CRIMEWATCH: Seven Psychopaths
Seven Psychopaths (2012) was a movie that I had strongly anticipated. I wasn’t able to see it until recently, because unfortunately the movie had only a limited release, and wasn’t available anywhere near me. I was not disappointed, I was however surprised. I expected a fast paced action comedy film, what I got was a much deeper story that came off as very personal to the writer/director Martin McDonagh.
One of the main characters played by Colin Farrell is Martin McDonagh himself. Farrell is a writer who is actually writing the movie that we’re watching. When I first heard this I thought it would just be gimmicky and pointless, but thankfully that’s not the case. This concept ends up being very interesting and is crucial to the plot. In the film an ad is placed in the paper calling all psychopaths to an audition. I feel like the writer may have been struggling for an idea much like the character in the film, and contemplated putting an ad in the paper too. The film might be what he thinks could have happened if he had.
The film has a great cast: Woody Harrelson, Christopher Walken, Colin Farrell, and Sam Rockwell all give very good performances. Their characters are surprisingly rich and multilateral. I was really surprised how layered some of these characters actually were. A movie called Seven Psychopaths better have some f*cking good psychopaths, but I didn’t expect the emotional complexity that I found. Especially in Sam Rockwell and Christopher Walken. The entire movie has a very deep and personal glaze over it that raises the film up a couple levels.

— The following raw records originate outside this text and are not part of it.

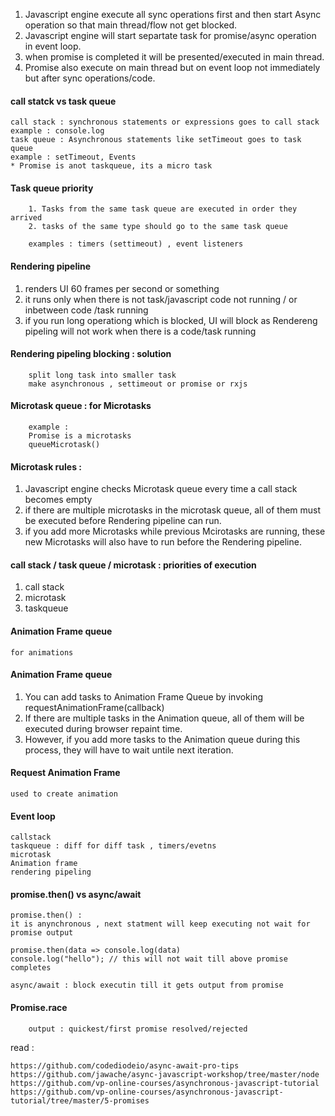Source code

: 1. Javascript engine execute all sync operations first and then start Async operation so that main thread/flow not get blocked.  
2. Javascript engine will start separtate task for promise/async operation in event loop.  
3. when promise is completed it will be presented/executed in main thread.   
4. Promise also execute on main thread but on event loop not immediately but after sync operations/code.

#### call statck vs task queue

    call stack : synchronous statements or expressions goes to call stack
    example : console.log
    task queue : Asynchronous statements like setTimeout goes to task queue
    example : setTimeout, Events
    * Promise is anot taskqueue, its a micro task

#### Task queue priority

        1. Tasks from the same task queue are executed in order they arrived
        2. tasks of the same type should go to the same task queue

        examples : timers (settimeout) , event listeners

#### Rendering pipeline

1. renders UI 60 frames per second or something
2. it runs only when there is not task/javascript code not running / or inbetween code /task running
3. if you run long operationg which is blocked, UI will block as Rendereng pipeling will not work when there is a code/task running

#### Rendering pipeling blocking : solution

        split long task into smaller task
        make asynchronous , settimeout or promise or rxjs

#### Microtask queue : for Microtasks

        example : 
        Promise is a microtasks
        queueMicrotask()

#### Microtask rules : 

1. Javascript engine checks Microtask queue every time a call stack becomes empty
2. if there are multiple microtasks in the microtask queue, all of them must be executed before Rendering pipeline can run.
3. if you add more Microtasks while previous Mcirotasks are running, these new Microtasks will also have to run before the Rendering pipeline.

#### call stack / task queue / microtask : priorities of execution

1. call stack
2. microtask
3. taskqueue

#### Animation Frame queue

    for animations
    
#### Animation Frame queue

1. You can add tasks to Animation Frame Queue by invoking requestAnimationFrame(callback)
2. If there are multiple tasks in the Animation queue, all of them will be executed during browser repaint time.
3. However, if you add more tasks to the Animation queue during this process, they will have to wait untile next iteration.

#### Request Animation Frame

    used to create animation

#### Event loop

    callstack
    taskqueue : diff for diff task , timers/evetns
    microtask
    Animation frame
    rendering pipeling


#### promise.then() vs async/await

    promise.then() : 
    it is anynchronous , next statment will keep executing not wait for promise output
    
    promise.then(data => console.log(data)
    console.log("hello"); // this will not wait till above promise completes
    
    async/await : block executin till it gets output from promise

#### Promise.race

        output : quickest/first promise resolved/rejected

read : 
    
    https://github.com/codediodeio/async-await-pro-tips
    https://github.com/jawache/async-javascript-workshop/tree/master/node
    https://github.com/vp-online-courses/asynchronous-javascript-tutorial
    https://github.com/vp-online-courses/asynchronous-javascript-tutorial/tree/master/5-promises
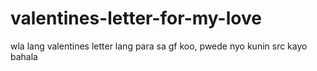 # valentines-letter-for-my-love
wla lang valentines letter lang para sa gf koo, pwede nyo kunin src kayo bahala
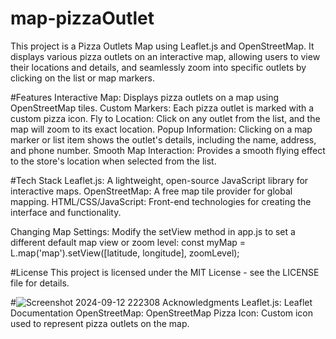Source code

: # map-pizzaOutlet
This project is a Pizza Outlets Map using Leaflet.js and OpenStreetMap. It displays various pizza outlets on an interactive map, allowing users to view their locations and details, and seamlessly zoom into specific outlets by clicking on the list or map markers.

#Features
Interactive Map: Displays pizza outlets on a map using OpenStreetMap tiles.
Custom Markers: Each pizza outlet is marked with a custom pizza icon.
Fly to Location: Click on any outlet from the list, and the map will zoom to its exact location.
Popup Information: Clicking on a map marker or list item shows the outlet's details, including the name, address, and phone number.
Smooth Map Interaction: Provides a smooth flying effect to the store's location when selected from the list.

#Tech Stack
Leaflet.js: A lightweight, open-source JavaScript library for interactive maps.
OpenStreetMap: A free map tile provider for global mapping.
HTML/CSS/JavaScript: Front-end technologies for creating the interface and functionality.

Changing Map Settings: Modify the setView method in app.js to set a different default map view or zoom level:
const myMap = L.map('map').setView([latitude, longitude], zoomLevel);

#License
This project is licensed under the MIT License - see the LICENSE file for details.

#![Screenshot 2024-09-12 222308](https://github.com/user-attachments/assets/820820cf-31d2-47c7-acdb-7c8a9bb5534d)
Acknowledgments
Leaflet.js: Leaflet Documentation
OpenStreetMap: OpenStreetMap
Pizza Icon: Custom icon used to represent pizza outlets on the map.

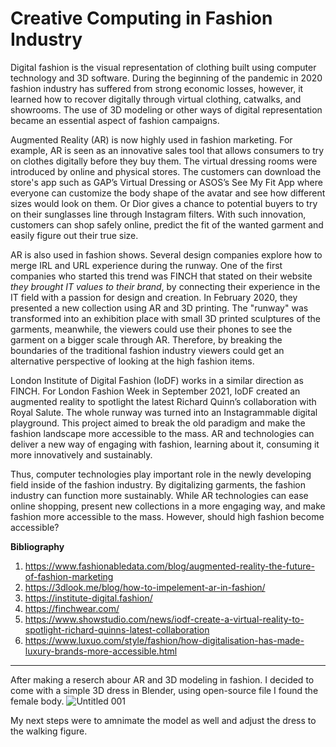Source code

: # Creative Computing in Fashion Industry 

Digital fashion is the visual representation of clothing built using computer technology and 3D software. 
During the beginning of the pandemic in 2020 fashion industry has suffered from strong economic losses, however, 
it learned how to recover digitally through virtual clothing, catwalks, and showrooms. 
The use of 3D modeling or other ways of digital representation became an essential aspect of fashion campaigns.

Augmented Reality (AR) is now highly used in fashion marketing. For example, AR is seen as an innovative sales tool 
that allows consumers to try on clothes digitally before they buy them. The virtual dressing rooms were introduced 
by online and physical stores. The customers can download the store's app such as GAP’s Virtual Dressing or 
ASOS’s See My Fit App where everyone can customize the body shape of the avatar and see how different sizes would look on them. 
Or Dior gives a chance to potential buyers to try on their sunglasses line through Instagram filters. With such innovation, 
customers can shop safely online, predict the fit of the wanted garment and easily figure out their true size.

AR is also used in fashion shows. Several design companies explore how to merge IRL and URL experience during the runway.
One of the first companies who started this trend was FINCH that stated on their website *they brought IT values to their brand*, 
by connecting their experience in the IT field with a passion for design and creation. In February 2020, they presented 
a new collection using AR and 3D printing. The "runway" was transformed into an exhibition place with small 3D printed sculptures of the garments,
meanwhile, the viewers could use their phones to see the garment on a bigger scale through AR. Therefore, by breaking the boundaries 
of the traditional fashion industry viewers could get an alternative perspective of looking at the high fashion items. 

London Institute of Digital Fashion (IoDF) works in a similar direction as FINCH. For London Fashion Week in September 2021, 
IoDF created an augmented reality to spotlight the latest Richard Quinn’s collaboration with Royal Salute. The whole runway was turned into 
an Instagrammable digital playground. This project aimed to break the old paradigm and make the fashion landscape more accessible to the mass. 
AR and technologies can deliver a new way of engaging with fashion, learning about it, consuming it more innovatively and sustainably. 

Thus, computer technologies play important role in the newly developing field inside of the fashion industry. By digitalizing garments,
the fashion industry can function more sustainably. While AR technologies can ease online shopping, present new collections in a more engaging way,
and make fashion more accessible to the mass. However, should high fashion become accessible? 


**Bibliography**

1. https://www.fashionabledata.com/blog/augmented-reality-the-future-of-fashion-marketing 
2. https://3dlook.me/blog/how-to-impelement-ar-in-fashion/ 
3. https://institute-digital.fashion/ 
4. https://finchwear.com/ 
5. https://www.showstudio.com/news/iodf-create-a-virtual-reality-to-spotlight-richard-quinns-latest-collaboration 
6. https://www.luxuo.com/style/fashion/how-digitalisation-has-made-luxury-brands-more-accessible.html

--------------------------------------------------------------------------------------------------------------------------------------------------------------------

After making a reserch abour AR and 3D modeling in fashion. I decided to come with a simple 3D dress in Blender, using open-source file I found the female body. 
![Untitled 001](https://user-images.githubusercontent.com/95028399/143462390-facec5c9-fc42-42d1-aed6-3986ac78145f.jpeg)

My next steps were to amnimate the model as well and adjust the dress to the walking figure. 

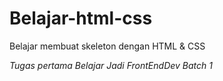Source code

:# Belajar-html-css
Belajar membuat skeleton dengan HTML &amp; CSS

<i> Tugas pertama Belajar Jadi FrontEndDev Batch 1</i>
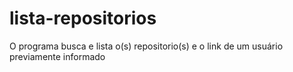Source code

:# lista-repositorios

O programa busca e lista o(s) repositorio(s) e o link de um usuário previamente informado
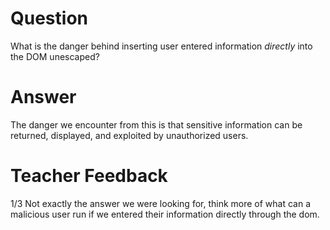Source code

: # Question

What is the danger behind inserting user entered information _directly_ into the DOM unescaped?

# Answer

The danger we encounter from this is that sensitive information can be returned, displayed, and exploited by unauthorized users.

# Teacher Feedback
1/3
Not exactly the answer we were looking for, think more of what can a malicious user run if we entered their information directly through the dom. 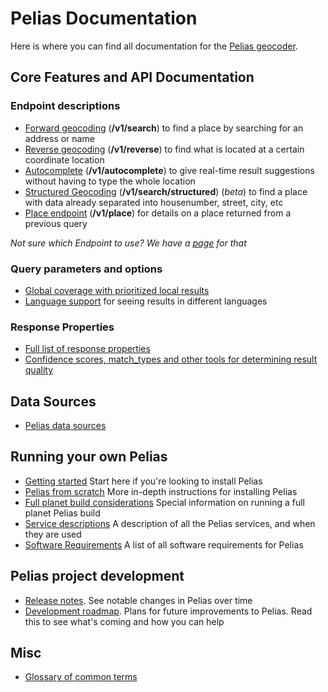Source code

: # Pelias Documentation
Here is where you can find all documentation for the [Pelias geocoder](https://github.com/pelias/pelias/).

## Core Features and API Documentation

### Endpoint descriptions
- [Forward geocoding](search.md) (**/v1/search**) to find a place by searching for an address or name
- [Reverse geocoding](reverse.md) (**/v1/reverse**) to find what is located at a certain coordinate location
- [Autocomplete](autocomplete.md) (**/v1/autocomplete**) to give real-time result suggestions without having to type the whole location
- [Structured Geocoding](structured-geocoding.md) (**/v1/search/structured**) (*beta*) to find a place with data already separated into housenumber, street, city, etc
- [Place endpoint](place.md) (**/v1/place**) for details on a place returned from a previous query

_Not sure which Endpoint to use? We have a [page](search-workflows.md) for that_

### Query parameters and options
- [Global coverage with prioritized local results](search.md#prioritize-results-by-proximity)
- [Language support](language-codes.md) for seeing results in different languages

### Response Properties

- [Full list of response properties](response.md)
- [Confidence scores, match\_types and other tools for determining result quality](result-quality.md)

## Data Sources
- [Pelias data sources](data-sources.md)

## Running your own Pelias
- [Getting started](getting-started-install.md) Start here if you're looking to install Pelias
- [Pelias from scratch](pelias-from-scratch.md) More in-depth instructions for installing Pelias
- [Full planet build considerations](full-planet-considerations.md) Special information on running a full planet Pelias build
- [Service descriptions](services.md) A description of all the Pelias services, and when they are used
- [Software Requirements](requirements.md) A list of all software requirements for Pelias

## Pelias project development
- [Release notes](/release-notes.md). See notable changes in Pelias over time
- [Development roadmap](/development/roadmap.md). Plans for future improvements to Pelias. Read this to see what's coming and how you can help

## Misc
- [Glossary of common terms](glossary.md)

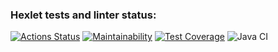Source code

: ### Hexlet tests and linter status:
[![Actions Status](https://github.com/AlexanderKireev/java-project-lvl1/workflows/hexlet-check/badge.svg)](https://github.com/AlexanderKireev/java-project-lvl1/actions)
[![Maintainability](https://api.codeclimate.com/v1/badges/39897ff67dcef7944de2/maintainability)](https://codeclimate.com/github/AlexanderKireev/java-project-lvl1/maintainability)
[![Test Coverage](https://api.codeclimate.com/v1/badges/39897ff67dcef7944de2/test_coverage)](https://codeclimate.com/github/AlexanderKireev/java-project-lvl1/test_coverage)
![Java CI](https://github.com/AlexanderKireev/java-project-lvl1/workflows/Java%20CI/badge.svg)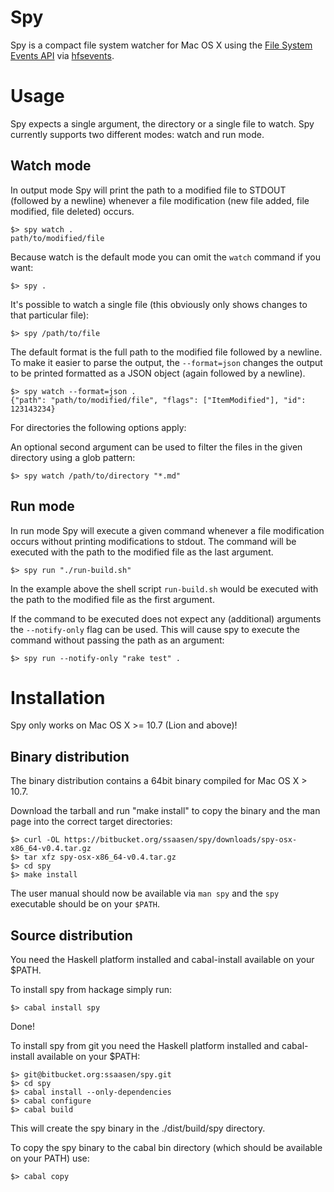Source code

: Spy
===

Spy is a compact file system watcher for Mac OS X using the [File System Events API](https://developer.apple.com/library/mac/#documentation/Darwin/Conceptual/FSEvents_ProgGuide/Introduction/Introduction.html) via [hfsevents](https://github.com/luite/hfsevents).


Usage
=====

Spy expects a single argument, the directory or a single file to watch. Spy currently supports two different modes: watch and run mode.

Watch mode
-----------

In output mode Spy will print the path to a modified file to STDOUT (followed by a newline) whenever a file modification (new file added, file modified, file deleted) occurs.

    $> spy watch .
    path/to/modified/file

Because watch is the default mode you can omit the `watch` command if you want:

    $> spy .

It's possible to watch a single file (this obviously only shows changes to that particular file):

    $> spy /path/to/file

The default format is the full path to the modified file followed by a newline. To make it easier to parse the output, the `--format=json` changes the output to be printed formatted as a JSON object (again followed by a newline).

    $> spy watch --format=json .
    {"path": "path/to/modified/file", "flags": ["ItemModified"], "id": 123143234}

For directories the following options apply:

An optional second argument can be used to filter the files in the given directory using a glob pattern:

    $> spy watch /path/to/directory "*.md"


Run mode
--------

In run mode Spy will execute a given command whenever a file modification occurs without printing modifications to stdout. The command will be executed with the path to the modified file as the last argument.

    $> spy run "./run-build.sh"

In the example above the shell script `run-build.sh` would be executed with the path to the modified file as the first argument.

If the command to be executed does not expect any (additional) arguments the `--notify-only` flag can be used. This will cause spy to execute the command without passing the path as an argument:

    $> spy run --notify-only "rake test" .


Installation
============

Spy only works on Mac OS X >= 10.7 (Lion and above)!

Binary distribution
-------------------

The binary distribution contains a 64bit binary compiled for Mac OS X > 10.7.

Download the tarball and run "make install" to copy the binary and the man page into the correct target directories:

    $> curl -OL https://bitbucket.org/ssaasen/spy/downloads/spy-osx-x86_64-v0.4.tar.gz
    $> tar xfz spy-osx-x86_64-v0.4.tar.gz
    $> cd spy
    $> make install

The user manual should now be available via `man spy` and the `spy` executable should be on your `$PATH`.


Source distribution
-------------------

You need the Haskell platform installed and cabal-install available on your $PATH.

To install spy from hackage simply run:

    $> cabal install spy

Done!

To install spy from git you need the Haskell platform installed and cabal-install available on your $PATH:

    $> git@bitbucket.org:ssaasen/spy.git
    $> cd spy
    $> cabal install --only-dependencies
    $> cabal configure
    $> cabal build

This will create the spy binary in the ./dist/build/spy directory.

To copy the spy binary to the cabal bin directory (which should be available on your PATH) use:

    $> cabal copy


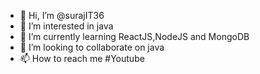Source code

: - 👋 Hi, I’m @surajIT36
- 👀 I’m interested in java 
- 🌱 I’m currently learning ReactJS,NodeJS and MongoDB
- 💞️ I’m looking to collaborate on java
- 📫 How to reach me #Youtube

<!---
surajIT36/surajIT36 is a ✨ special ✨ repository because its `README.md` (this file) appears on your GitHub profile.
You can click the Preview link to take a look at your changes.
--->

The movie has many subplots, which are great but at first felt a little out of place. They all end up tying together really nicely by the end. There are segments where we go to a character’s imagining of the plot. We hear him narrate over events that take place outside of the main story arc.
The cinematography on the whole movie is good, but it was exceedingly more impressive in the imagined sequences. I believe this was done on purpose because these moments are supposed to be a “movie” the other parts are supposed to be real life. Adding an extra coat of visual gloss to these sections helps distinguish between the different parts of the film in a very stylistic way. They could have easily been done sloppily, but they are all fully fleshed out ideas in regards to the relevance of the plot. These mini-stories are actually complex and interesting enough to be worthy of their own films.
This film is also very funny. The trailers made the film look like a straight up comedy, but that aspect is really more of a side attraction to the complete story, which is a benefit rather than a hindrance. The comedy works because the cast is full of naturallly funny people who know how to deliver even serious lines in a comedic way. Most of the laughs come from the contradiction of popular movie stereotypes. The film almost begins to deconstruct other films of it’s genre for comedy. The writing is funny, and the excellent delivery from the actors makes the movie a very entertaining ride.
As well as being humorous the movie is very violent but not in a detractive way. It is either used to further the plot or for the sake of comedy. There’s no violence for the sake of disgusting the viewers or for the sake of simply having violence. It’s used in a fun over the top way, but not past the border of ridiculousness. Shooting, stabbing, even burning are all present but none are undeserved.
Seven Psychopaths is one of the best and most original films of the year. It makes me want to follow the director Martin McDonagh who has only done one other feature film In Bruges which I’ve heard good things about, and intend on seeing. I look forward to more films from him in the future.